Decis Support Syst. 2023 Apr 24:113983. doi: 10.1016/j.dss.2023.113983.
Managing an extreme event like a healthcare disaster requires accurate information about the event's circumstances to comprehend the full consequences of acting. However, information quality is rarely optimal since it takes time to determine the information of relevance. The COVID-19 pandemic showed that even official data sources are far from optimal since they suffer from reporting delays that slow decision-making. To support decision-makers with timely information, we utilize data from online social networks to propose an adaptable information extraction solution to create indices helping to forecast COVID-19 case numbers and hospitalization rates. We show that combining heterogeneous data sources like Twitter and Reddit can leverage these sources' inherent complementarity and yield better predictions than those using a single data source alone. We further show that the predictions run ahead of the official COVID-19 incidences by up to 14 days. Additionally, we highlight the importance of model adjustments whenever new information becomes available or the underlying data changes by observing distinct changes in the presence of specific symptoms on Reddit.

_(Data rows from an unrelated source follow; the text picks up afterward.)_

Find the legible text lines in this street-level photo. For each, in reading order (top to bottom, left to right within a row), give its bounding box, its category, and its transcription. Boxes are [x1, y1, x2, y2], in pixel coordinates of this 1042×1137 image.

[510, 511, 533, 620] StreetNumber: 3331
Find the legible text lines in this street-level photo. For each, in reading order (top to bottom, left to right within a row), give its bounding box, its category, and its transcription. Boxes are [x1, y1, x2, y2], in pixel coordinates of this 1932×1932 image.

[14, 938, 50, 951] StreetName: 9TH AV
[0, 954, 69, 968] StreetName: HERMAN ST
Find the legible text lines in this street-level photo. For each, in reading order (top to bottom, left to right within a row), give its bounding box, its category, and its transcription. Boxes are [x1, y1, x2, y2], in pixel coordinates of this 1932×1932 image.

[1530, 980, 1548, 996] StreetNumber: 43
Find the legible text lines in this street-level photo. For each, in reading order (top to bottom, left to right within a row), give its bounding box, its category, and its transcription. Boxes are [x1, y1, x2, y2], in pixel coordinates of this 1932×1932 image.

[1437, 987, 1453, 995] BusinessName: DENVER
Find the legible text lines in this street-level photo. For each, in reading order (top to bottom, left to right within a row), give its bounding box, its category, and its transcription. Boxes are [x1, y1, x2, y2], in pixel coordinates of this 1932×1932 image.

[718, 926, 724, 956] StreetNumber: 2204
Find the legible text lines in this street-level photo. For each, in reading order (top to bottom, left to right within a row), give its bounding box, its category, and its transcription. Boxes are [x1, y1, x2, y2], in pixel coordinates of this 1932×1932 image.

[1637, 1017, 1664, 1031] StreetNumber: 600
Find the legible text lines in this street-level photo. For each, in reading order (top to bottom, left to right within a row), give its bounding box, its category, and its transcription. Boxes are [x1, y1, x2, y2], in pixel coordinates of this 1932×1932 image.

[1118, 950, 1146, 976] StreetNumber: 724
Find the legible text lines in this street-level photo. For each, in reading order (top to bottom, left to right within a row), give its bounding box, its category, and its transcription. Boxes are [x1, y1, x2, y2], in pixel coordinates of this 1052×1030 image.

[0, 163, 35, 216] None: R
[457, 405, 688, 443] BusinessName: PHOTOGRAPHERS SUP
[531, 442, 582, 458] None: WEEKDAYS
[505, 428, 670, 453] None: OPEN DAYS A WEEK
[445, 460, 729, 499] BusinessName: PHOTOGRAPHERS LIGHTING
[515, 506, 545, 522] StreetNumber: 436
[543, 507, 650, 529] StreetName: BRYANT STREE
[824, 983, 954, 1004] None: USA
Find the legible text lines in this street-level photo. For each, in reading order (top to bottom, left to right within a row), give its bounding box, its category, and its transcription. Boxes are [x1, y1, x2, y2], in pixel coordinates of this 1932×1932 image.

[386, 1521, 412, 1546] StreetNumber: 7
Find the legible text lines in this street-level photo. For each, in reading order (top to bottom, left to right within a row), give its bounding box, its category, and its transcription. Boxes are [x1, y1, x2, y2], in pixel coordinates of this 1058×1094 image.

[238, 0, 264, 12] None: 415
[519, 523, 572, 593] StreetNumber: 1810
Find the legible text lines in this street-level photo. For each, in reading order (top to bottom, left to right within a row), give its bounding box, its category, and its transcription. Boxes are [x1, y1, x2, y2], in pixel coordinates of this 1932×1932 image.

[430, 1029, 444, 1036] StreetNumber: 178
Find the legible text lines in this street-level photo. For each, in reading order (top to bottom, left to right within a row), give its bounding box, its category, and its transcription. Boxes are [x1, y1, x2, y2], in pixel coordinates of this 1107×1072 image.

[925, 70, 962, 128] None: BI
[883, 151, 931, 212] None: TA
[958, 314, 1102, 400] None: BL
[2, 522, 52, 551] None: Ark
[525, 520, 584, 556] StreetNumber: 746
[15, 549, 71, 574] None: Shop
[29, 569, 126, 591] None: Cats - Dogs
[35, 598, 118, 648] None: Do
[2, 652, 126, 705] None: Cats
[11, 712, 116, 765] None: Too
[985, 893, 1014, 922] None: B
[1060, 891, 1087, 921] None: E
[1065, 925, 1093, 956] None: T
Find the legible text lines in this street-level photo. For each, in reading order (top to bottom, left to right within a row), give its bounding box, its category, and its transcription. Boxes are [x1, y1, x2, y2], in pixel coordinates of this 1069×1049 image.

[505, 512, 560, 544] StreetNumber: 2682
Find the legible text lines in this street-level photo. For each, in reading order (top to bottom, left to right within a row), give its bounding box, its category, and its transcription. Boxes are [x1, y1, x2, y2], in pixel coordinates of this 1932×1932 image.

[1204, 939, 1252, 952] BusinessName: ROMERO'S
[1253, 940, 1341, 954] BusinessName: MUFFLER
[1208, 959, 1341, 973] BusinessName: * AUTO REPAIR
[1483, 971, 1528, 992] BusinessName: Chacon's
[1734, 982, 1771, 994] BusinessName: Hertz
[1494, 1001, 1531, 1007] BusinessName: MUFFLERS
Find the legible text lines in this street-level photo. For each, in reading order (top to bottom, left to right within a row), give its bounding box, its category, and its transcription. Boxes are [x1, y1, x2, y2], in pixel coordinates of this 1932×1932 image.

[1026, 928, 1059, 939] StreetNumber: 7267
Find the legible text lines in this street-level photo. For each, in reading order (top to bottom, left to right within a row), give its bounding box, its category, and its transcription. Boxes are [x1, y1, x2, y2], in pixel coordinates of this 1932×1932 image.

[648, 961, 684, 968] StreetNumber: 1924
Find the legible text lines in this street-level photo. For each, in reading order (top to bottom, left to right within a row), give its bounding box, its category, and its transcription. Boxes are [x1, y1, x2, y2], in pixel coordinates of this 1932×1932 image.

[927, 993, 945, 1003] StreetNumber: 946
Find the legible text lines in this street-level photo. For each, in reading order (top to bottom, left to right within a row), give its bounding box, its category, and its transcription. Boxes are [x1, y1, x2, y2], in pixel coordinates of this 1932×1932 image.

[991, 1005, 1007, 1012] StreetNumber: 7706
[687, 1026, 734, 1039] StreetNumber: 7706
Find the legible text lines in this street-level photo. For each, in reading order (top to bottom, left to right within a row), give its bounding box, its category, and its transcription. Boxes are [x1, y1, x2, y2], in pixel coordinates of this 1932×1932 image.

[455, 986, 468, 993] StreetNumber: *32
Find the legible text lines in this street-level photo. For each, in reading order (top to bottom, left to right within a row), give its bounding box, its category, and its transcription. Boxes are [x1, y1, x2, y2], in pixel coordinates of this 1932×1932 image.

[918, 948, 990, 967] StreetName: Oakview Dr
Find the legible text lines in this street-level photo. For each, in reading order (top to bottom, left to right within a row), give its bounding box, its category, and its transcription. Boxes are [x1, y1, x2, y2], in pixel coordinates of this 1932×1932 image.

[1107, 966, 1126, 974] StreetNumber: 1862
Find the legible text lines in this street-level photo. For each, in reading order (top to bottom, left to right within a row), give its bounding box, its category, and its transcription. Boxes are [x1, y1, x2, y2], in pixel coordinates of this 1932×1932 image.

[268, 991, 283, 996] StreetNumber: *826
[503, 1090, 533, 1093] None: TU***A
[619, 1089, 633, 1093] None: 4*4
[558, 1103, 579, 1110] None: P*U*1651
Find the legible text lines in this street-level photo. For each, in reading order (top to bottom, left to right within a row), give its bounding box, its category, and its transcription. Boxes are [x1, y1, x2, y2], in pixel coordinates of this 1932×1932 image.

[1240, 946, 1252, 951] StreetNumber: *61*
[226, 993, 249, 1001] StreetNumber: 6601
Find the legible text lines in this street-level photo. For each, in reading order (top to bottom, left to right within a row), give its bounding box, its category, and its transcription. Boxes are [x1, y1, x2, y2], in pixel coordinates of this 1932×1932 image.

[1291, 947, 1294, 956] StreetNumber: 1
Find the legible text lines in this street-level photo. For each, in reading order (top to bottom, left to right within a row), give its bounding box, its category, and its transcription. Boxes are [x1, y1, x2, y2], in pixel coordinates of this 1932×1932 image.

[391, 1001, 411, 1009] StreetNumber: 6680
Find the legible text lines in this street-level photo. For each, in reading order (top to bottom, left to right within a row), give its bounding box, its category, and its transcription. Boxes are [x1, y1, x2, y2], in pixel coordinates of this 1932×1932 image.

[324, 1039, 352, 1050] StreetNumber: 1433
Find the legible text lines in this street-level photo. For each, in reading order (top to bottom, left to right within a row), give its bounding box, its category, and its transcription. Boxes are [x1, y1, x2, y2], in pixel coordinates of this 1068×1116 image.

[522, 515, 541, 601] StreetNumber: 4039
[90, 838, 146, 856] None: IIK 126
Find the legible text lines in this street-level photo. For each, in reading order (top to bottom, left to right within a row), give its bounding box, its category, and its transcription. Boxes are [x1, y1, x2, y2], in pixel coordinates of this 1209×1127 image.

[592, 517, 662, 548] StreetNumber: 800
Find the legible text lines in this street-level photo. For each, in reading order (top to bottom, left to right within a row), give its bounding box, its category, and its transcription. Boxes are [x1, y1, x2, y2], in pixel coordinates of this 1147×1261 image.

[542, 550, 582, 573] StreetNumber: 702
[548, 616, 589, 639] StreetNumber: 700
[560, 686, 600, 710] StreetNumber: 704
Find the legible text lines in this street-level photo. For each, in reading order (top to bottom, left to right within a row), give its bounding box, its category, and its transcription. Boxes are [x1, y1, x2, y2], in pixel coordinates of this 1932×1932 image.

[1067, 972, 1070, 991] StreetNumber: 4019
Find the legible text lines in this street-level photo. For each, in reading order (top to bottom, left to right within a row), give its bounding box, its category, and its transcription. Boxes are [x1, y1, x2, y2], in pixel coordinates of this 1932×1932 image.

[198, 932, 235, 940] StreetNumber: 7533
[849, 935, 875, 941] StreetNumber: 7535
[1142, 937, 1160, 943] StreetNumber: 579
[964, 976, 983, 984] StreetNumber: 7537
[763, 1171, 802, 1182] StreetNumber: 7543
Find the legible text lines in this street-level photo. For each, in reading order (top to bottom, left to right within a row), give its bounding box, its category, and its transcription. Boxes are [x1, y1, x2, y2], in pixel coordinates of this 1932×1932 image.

应对像医疗灾难这样的极端事件需要有关该事件情况的准确信息,以便全面理解行动的后果。然而,信息质量很少能达到最佳状态,因为确定相关信息需要时间。新冠疫情表明,即使是官方数据来源也远非最佳,因为它们存在报告延迟,这会延缓决策。为了向决策者提供及时信息,我们利用在线社交网络的数据,提出一种适应性信息提取解决方案,以创建有助于预测新冠病例数和住院率的指标。我们表明,将推特和红迪网等异类数据源结合起来,可以利用这些来源固有的互补性,比单独使用单一数据源产生更好的预测结果。我们还表明,这些预测比官方新冠疫情发病率提前多达14天。此外,通过观察红迪网上特定症状出现情况的明显变化,我们强调了每当有新信息可用或基础数据发生变化时进行模型调整的重要性。